Axl and IL-15Rα coassociate in mouse DCs. (A) DCs were stimulated with cytokines for 15 min. Axl was precipitated from the cell lysates and precipitates were analyzed by WB using anti-IL-4Rα (upper panel), anti-IL-2Rγ (second panel), and anti-IL-15Rα (third panel) Abs. IP using specific Abs served as a positive control.

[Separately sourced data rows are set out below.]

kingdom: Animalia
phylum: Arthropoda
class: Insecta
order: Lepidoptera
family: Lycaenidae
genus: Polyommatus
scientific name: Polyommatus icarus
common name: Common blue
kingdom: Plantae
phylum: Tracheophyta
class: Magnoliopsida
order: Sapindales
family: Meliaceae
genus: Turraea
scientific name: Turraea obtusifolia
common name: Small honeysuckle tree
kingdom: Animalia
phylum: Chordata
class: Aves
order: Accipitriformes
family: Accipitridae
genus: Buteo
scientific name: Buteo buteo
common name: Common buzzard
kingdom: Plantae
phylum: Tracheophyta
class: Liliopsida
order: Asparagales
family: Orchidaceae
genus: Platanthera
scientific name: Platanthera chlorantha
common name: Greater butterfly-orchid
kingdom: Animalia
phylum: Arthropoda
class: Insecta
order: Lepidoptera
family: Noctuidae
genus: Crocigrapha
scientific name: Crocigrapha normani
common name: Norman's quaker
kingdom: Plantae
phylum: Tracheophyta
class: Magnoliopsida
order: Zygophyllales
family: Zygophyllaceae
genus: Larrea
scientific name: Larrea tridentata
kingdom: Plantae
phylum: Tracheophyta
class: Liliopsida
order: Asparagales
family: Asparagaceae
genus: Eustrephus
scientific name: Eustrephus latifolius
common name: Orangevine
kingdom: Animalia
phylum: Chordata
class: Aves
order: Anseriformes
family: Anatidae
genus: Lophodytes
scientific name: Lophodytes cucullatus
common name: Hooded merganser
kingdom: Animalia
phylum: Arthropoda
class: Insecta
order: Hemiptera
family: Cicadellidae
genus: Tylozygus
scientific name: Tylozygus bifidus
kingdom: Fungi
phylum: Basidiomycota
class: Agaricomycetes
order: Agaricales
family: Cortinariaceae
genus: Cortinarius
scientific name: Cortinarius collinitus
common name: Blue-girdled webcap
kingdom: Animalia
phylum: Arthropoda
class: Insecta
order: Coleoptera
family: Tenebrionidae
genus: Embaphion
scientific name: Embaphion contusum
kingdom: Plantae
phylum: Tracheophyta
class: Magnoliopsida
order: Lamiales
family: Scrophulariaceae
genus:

For loading control, blots were developed with anti-Axl Abs (lower panel). (B) Plates were coated with anti-Axl Abs, and biotinylated anti-Axl (specific) or anti-IL-15Rα (two-site) Abs were used as detection Abs. (C) Plates were coated with anti-IL-15Rα Abs, and biotinylated anti-IL-15Rα (specific) or anti-Axl (two-site) Abs served as detection Abs.

Figure 9

Hypothetical model of cross-talk between IL-15 and Axl signaling pathways suggested by the current study.